Vision and audio (loads the optional towers):

model, tokenizer = load("TheStageAI/gemma-4-E2B-it", include_vision=True)   # image understanding
model, tokenizer = load("TheStageAI/gemma-4-E2B-it", include_audio=True)    # audio transcription

Only the files needed for the requested size are downloaded.

Benchmarks

Every model — ours and the GGUF baselines — is dequantized to a standard BF16 checkpoint and served through vLLM, so the backend is equalized. We report MMLU-Pro (general knowledge), IFEval (instruction following), and τ²-Bench / Tau2 (multi-step tool use). For Tau2 the Gemma checkpoint acts as the agent while a fixed Qwen3-235B-A22B-2507 simulates the user.

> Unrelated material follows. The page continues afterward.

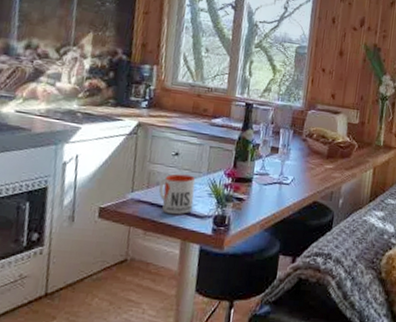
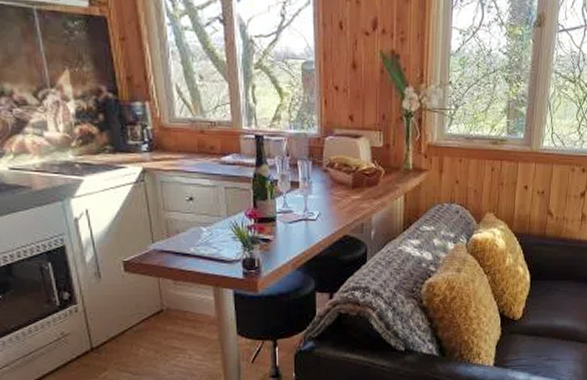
mug: present [158,174,196,215] -> none [179,219,219,262]

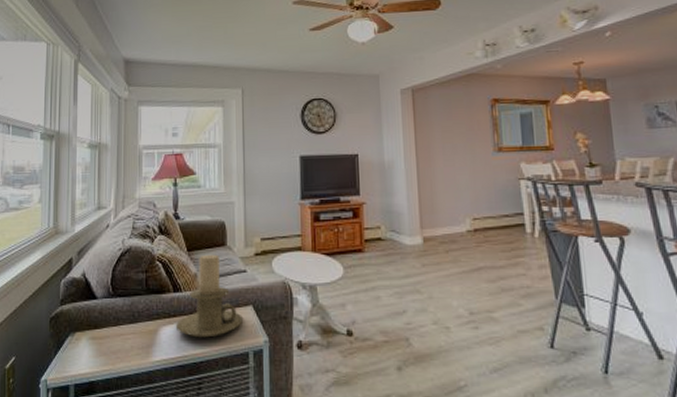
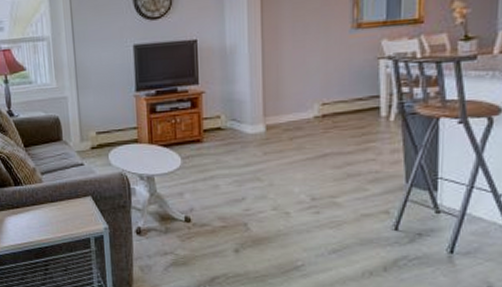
candle holder: present [175,254,244,338] -> none [19,149,84,226]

Model	Compression	MMLU-Pro	IFEval	Tau2 (avg of 3)
BF16 (reference)	1.00×	61.85	74.68	30.67
Ours L	5.62×	54.48	74.86	22.20
Ours M	6.40×	49.85	71.53	23.45
Unsloth Q3-K-S	3.81×	48.20	64.51	18.69
Unsloth UD-Q2-K-XL	3.87×	43.17	66.54	20.23

Bold marks the best result among the compressed checkpoints in each column.

Files

File	Contents
`config.json`	Shared model config (architecture)
`model_{s,m,l}.safetensors`	Quantized decoder weights per operating point (quantization map in metadata)
`ple_{s,m,l}.safetensors`	Compact AQLM PLE codes + codebooks
`vision_tower.safetensors`	Optional 4-bit vision tower
`audio_tower.safetensors`	Optional 4-bit audio tower
`tokenizer.json`, `tokenizer_config.json`	Tokenizer

License

Citation

If you use these checkpoints, please cite the Gemma 4 release and the methods we build on (GPTQ, QEP, AQLM, RCO) — see the references in the edge-lm write-up.